Cora: I got my driver’s license on my sixteenth birthday so I could visit my brother in prison. Five and a half years later, he’s still locked up for a murder he didn’t commit and I’m still trying to find a way to set him free. Then I hear about Nash Security and Investigation, a private detective agency that helped exonerate a wrongfully convicted man after thirty-nine years in prison. The problem? They’ve already taken on the one pro-bono case they’ll accept this year.
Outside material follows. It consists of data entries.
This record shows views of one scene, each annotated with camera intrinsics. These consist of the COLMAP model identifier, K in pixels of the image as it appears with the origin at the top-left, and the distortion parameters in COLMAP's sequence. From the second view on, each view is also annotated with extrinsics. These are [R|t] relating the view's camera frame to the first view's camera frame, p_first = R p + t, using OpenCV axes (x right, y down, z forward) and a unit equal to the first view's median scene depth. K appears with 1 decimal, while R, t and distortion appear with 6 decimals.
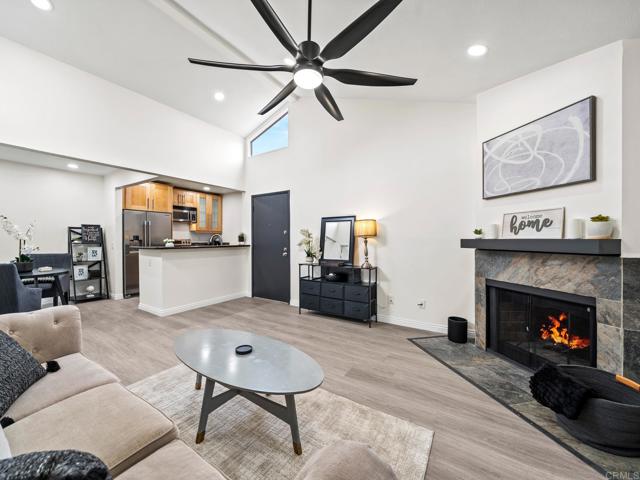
lens RADIAL K [[246.3, 0, 316.5], [0, 246.3, 240.4], [0, 0, 1]] dist [-0.005770, -0.000393]
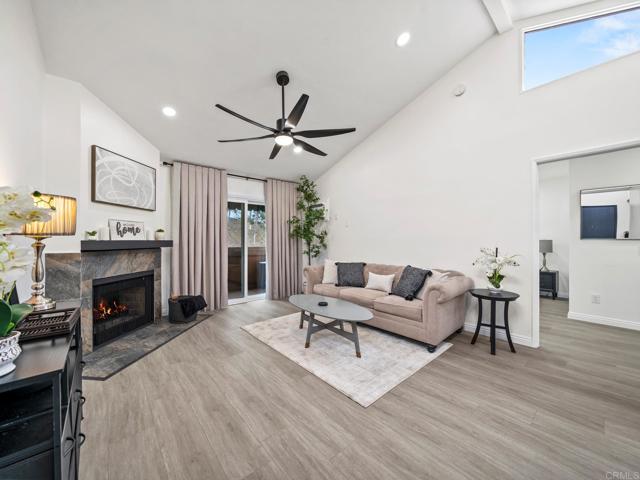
lens RADIAL K [[246.3, 0, 317.0], [0, 246.3, 239.3], [0, 0, 1]] dist [-0.005770, -0.000393]
pose [[-0.958614, 0.003232, 0.284691, -0.341620], [0.003539, 0.999994, 0.000565, -0.005264], [-0.284688, 0.001549, -0.958619, 1.210193]]
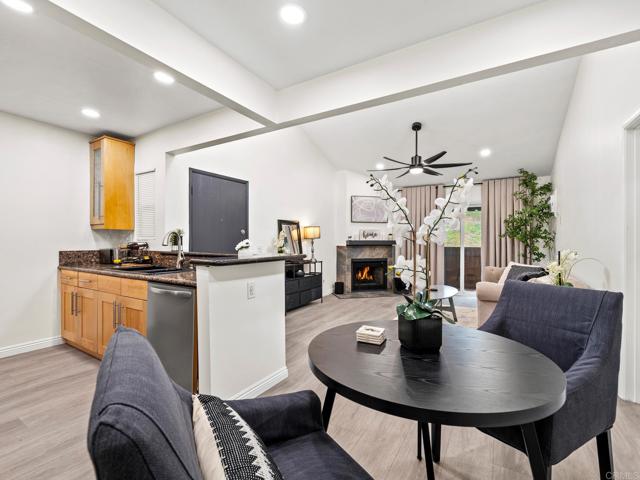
lens RADIAL K [[295.5, 0, 317.3], [0, 295.5, 242.4], [0, 0, 1]] dist [0.018555, -0.000192]
pose [[-0.025045, -0.008583, 0.999649, -1.353922], [0.003517, 0.999956, 0.008673, -0.008385], [-0.999680, 0.003733, -0.025014, 0.971474]]
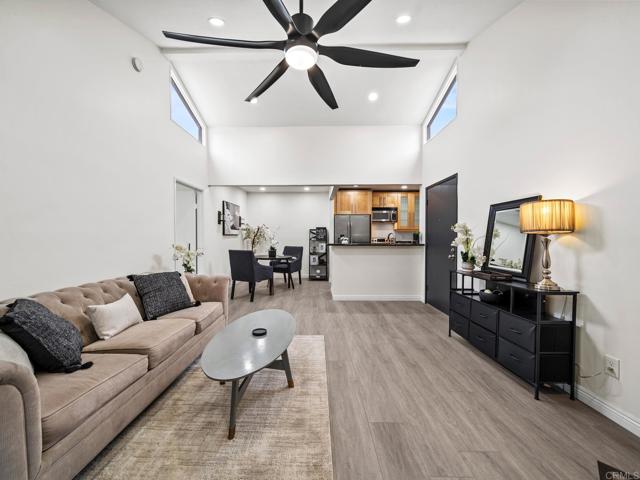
lens RADIAL K [[246.3, 0, 316.0], [0, 246.3, 240.9], [0, 0, 1]] dist [-0.005770, -0.000393]
pose [[0.537280, 0.011587, -0.843324, 0.368372], [-0.006907, 0.999933, 0.009338, 0.002238], [0.843376, 0.000808, 0.537324, 0.272743]]
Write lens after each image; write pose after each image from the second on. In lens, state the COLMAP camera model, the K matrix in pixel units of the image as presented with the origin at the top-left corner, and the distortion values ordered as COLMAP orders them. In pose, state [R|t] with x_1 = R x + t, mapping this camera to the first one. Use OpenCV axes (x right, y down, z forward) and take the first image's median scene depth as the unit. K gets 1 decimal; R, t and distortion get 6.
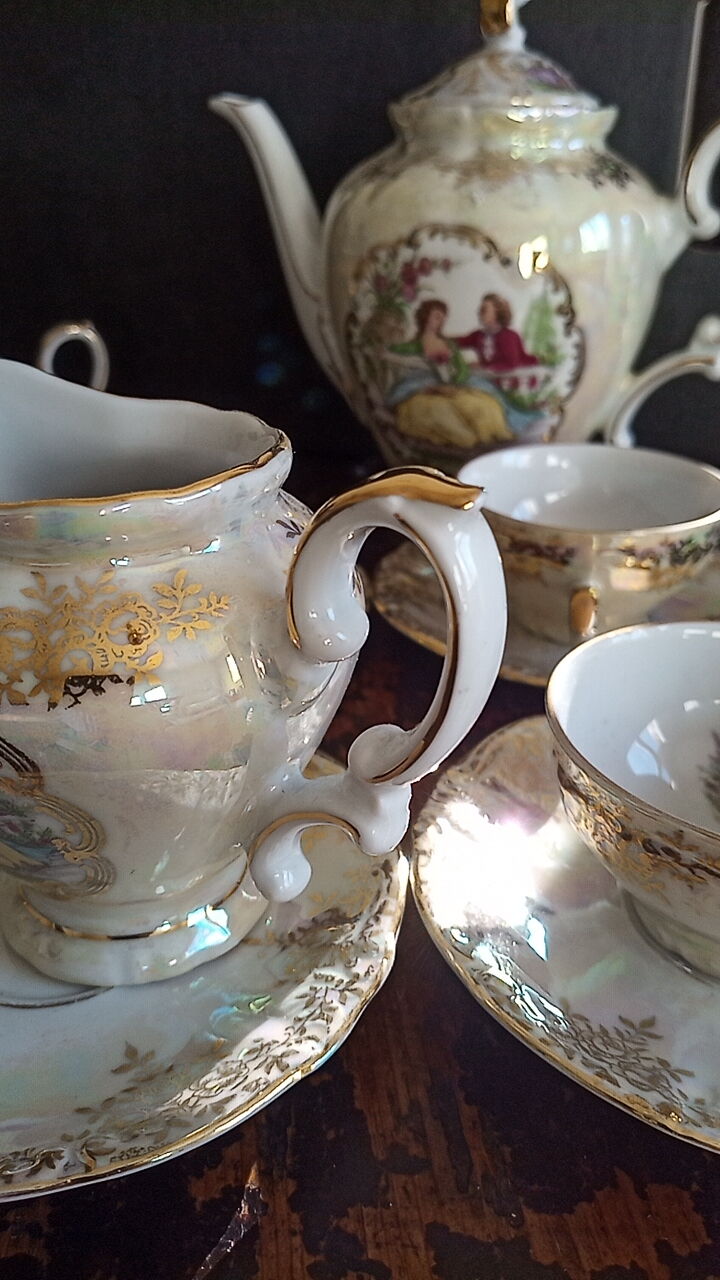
lens RADIAL K [[1022.3, 0, 386.1], [0, 1022.3, 604.8], [0, 0, 1]] dist [-0.003122, -0.043711]
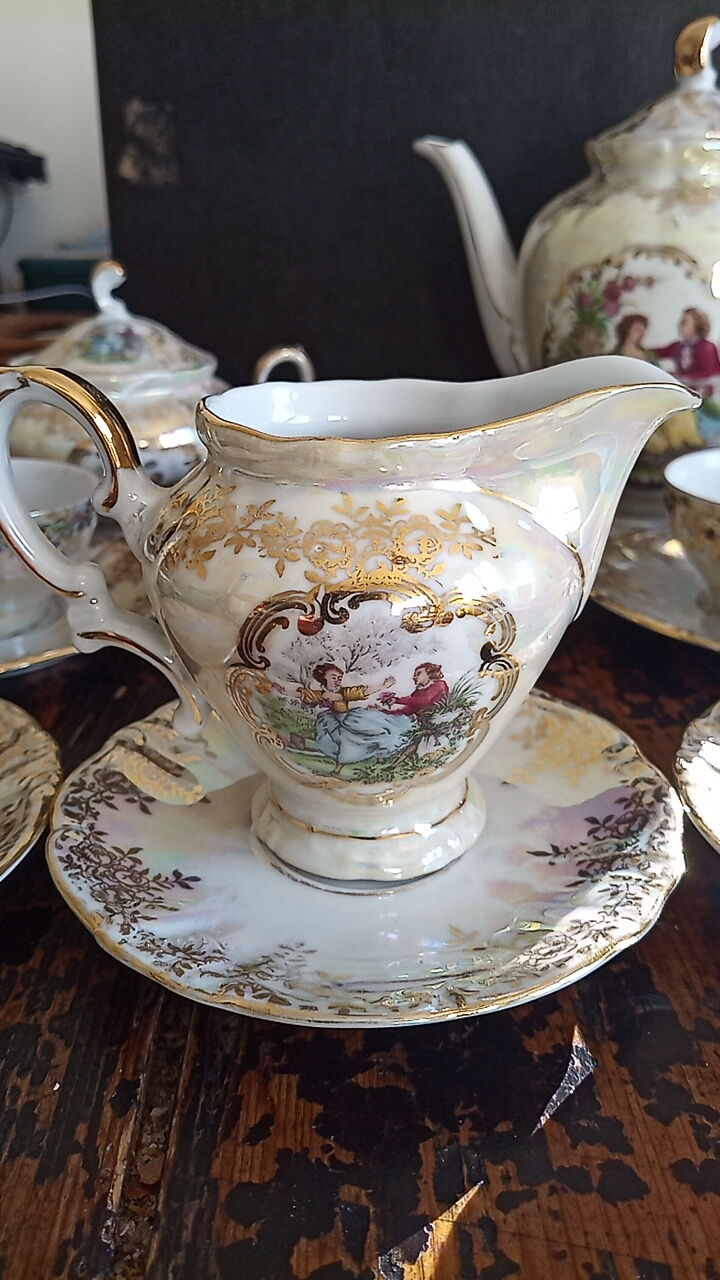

Leo: I’m this close to finishing law school—and never working another day at my dad’s P.I. office—when Cora Hollis walks through the door. She’s got a box of files, a handful of leads, and an independent streak a mile wide. She fascinates me and I can’t say no. Suddenly I’m volunteering to help her find a missing witness who could be the key to her brother’s case. But nothing is what it seems and giving in to the attraction between us could be more dangerous than finding the real murderer.
Book Links:  

Meet the Author:

Beth YarnallBest selling author, Beth Yarnall, writes mysteries, romantic suspense, and the occasional hilarious tweet. She lives in Southern California with her husband, two sons, and their rescue dog where she is hard at work on her next novel. For more information about Beth and her novels please visit her
Twitter- @BethYarnall


23 Responses to “Spotlight & Giveaway: Vindicate by Beth Yarnall”

  1. Bec

    I’ve had both streaks and all over color (Violet). My mum use to totally flip out, if my hair color was too wild. Since one time in my life, I had five different colors in it – Violet, Black, Chocolate Brown, Blonde and Red.

  2. kermitsgirl

    I’d have rainbow colored hair – like I’ve been seeing posted all over Facebook. Working for the Mayor of my city leaves my hands a little tied for anything but natural colors! Unfortunately, I’ve worked in jobs my whole life that required natural hair (public government jobs) – the wildest I get is spray in colors that wash out the next day.

  3. Jenn McElroy

    I’ve had pink and purple streaks in my hair before. I had bright pink when I taught 1st/2nd grade Special Ed. I rationalized the pink because we were working on the “ink” sound and we’d say “i-n-k, pink, ink” every day!